▸ SUPPLIED INFORMATION:
§

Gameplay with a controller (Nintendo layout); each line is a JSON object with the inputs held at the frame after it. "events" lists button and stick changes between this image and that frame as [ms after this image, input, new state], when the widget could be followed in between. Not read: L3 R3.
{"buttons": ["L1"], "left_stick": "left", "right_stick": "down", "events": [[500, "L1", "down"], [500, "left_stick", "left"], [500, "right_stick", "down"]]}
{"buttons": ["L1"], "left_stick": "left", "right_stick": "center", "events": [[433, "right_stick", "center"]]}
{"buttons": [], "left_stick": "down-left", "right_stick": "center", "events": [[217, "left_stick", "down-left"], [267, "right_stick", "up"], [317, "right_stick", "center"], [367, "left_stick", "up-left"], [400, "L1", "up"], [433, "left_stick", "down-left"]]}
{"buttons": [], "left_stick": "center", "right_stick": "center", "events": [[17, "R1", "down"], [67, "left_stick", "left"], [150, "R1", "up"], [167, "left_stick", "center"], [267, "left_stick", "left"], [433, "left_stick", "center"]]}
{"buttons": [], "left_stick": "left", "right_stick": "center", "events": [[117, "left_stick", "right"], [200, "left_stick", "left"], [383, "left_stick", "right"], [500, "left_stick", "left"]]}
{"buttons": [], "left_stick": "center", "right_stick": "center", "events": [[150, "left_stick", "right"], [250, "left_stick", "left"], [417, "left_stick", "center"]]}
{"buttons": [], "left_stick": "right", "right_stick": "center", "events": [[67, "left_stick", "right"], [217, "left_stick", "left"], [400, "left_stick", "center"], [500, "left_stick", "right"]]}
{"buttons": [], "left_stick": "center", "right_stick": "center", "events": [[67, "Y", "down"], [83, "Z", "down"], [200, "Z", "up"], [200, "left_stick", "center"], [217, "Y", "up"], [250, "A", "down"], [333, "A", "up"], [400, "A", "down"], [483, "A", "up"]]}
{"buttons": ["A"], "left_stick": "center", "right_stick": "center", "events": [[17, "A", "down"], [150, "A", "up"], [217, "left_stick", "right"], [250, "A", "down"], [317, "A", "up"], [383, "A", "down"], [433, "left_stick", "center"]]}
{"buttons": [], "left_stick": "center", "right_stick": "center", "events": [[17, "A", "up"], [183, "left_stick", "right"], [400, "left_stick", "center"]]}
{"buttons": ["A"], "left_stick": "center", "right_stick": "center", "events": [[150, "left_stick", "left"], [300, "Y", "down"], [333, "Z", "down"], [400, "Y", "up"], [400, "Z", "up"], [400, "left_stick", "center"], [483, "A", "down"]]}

§

▸ PROBLEM TO WORK ON:
Search the data above for the word "down", then gather each line in which it appears.

▸ ANSWER SECTION:
{"buttons": ["L1"], "left_stick": "left", "right_stick": "down", "events": [[500, "L1", "down"], [500, "left_stick", "left"], [500, "right_stick", "down"]]}
{"buttons": [], "left_stick": "down-left", "right_stick": "center", "events": [[217, "left_stick", "down-left"], [267, "right_stick", "up"], [317, "right_stick", "center"], [367, "left_stick", "up-left"], [400, "L1", "up"], [433, "left_stick", "down-left"]]}
{"buttons": [], "left_stick": "center", "right_stick": "center", "events": [[17, "R1", "down"], [67, "left_stick", "left"], [150, "R1", "up"], [167, "left_stick", "center"], [267, "left_stick", "left"], [433, "left_stick", "center"]]}
{"buttons": [], "left_stick": "center", "right_stick": "center", "events": [[67, "Y", "down"], [83, "Z", "down"], [200, "Z", "up"], [200, "left_stick", "center"], [217, "Y", "up"], [250, "A", "down"], [333, "A", "up"], [400, "A", "down"], [483, "A", "up"]]}
{"buttons": ["A"], "left_stick": "center", "right_stick": "center", "events": [[17, "A", "down"], [150, "A", "up"], [217, "left_stick", "right"], [250, "A", "down"], [317, "A", "up"], [383, "A", "down"], [433, "left_stick", "center"]]}
{"buttons": ["A"], "left_stick": "center", "right_stick": "center", "events": [[150, "left_stick", "left"], [300, "Y", "down"], [333, "Z", "down"], [400, "Y", "up"], [400, "Z", "up"], [400, "left_stick", "center"], [483, "A", "down"]]}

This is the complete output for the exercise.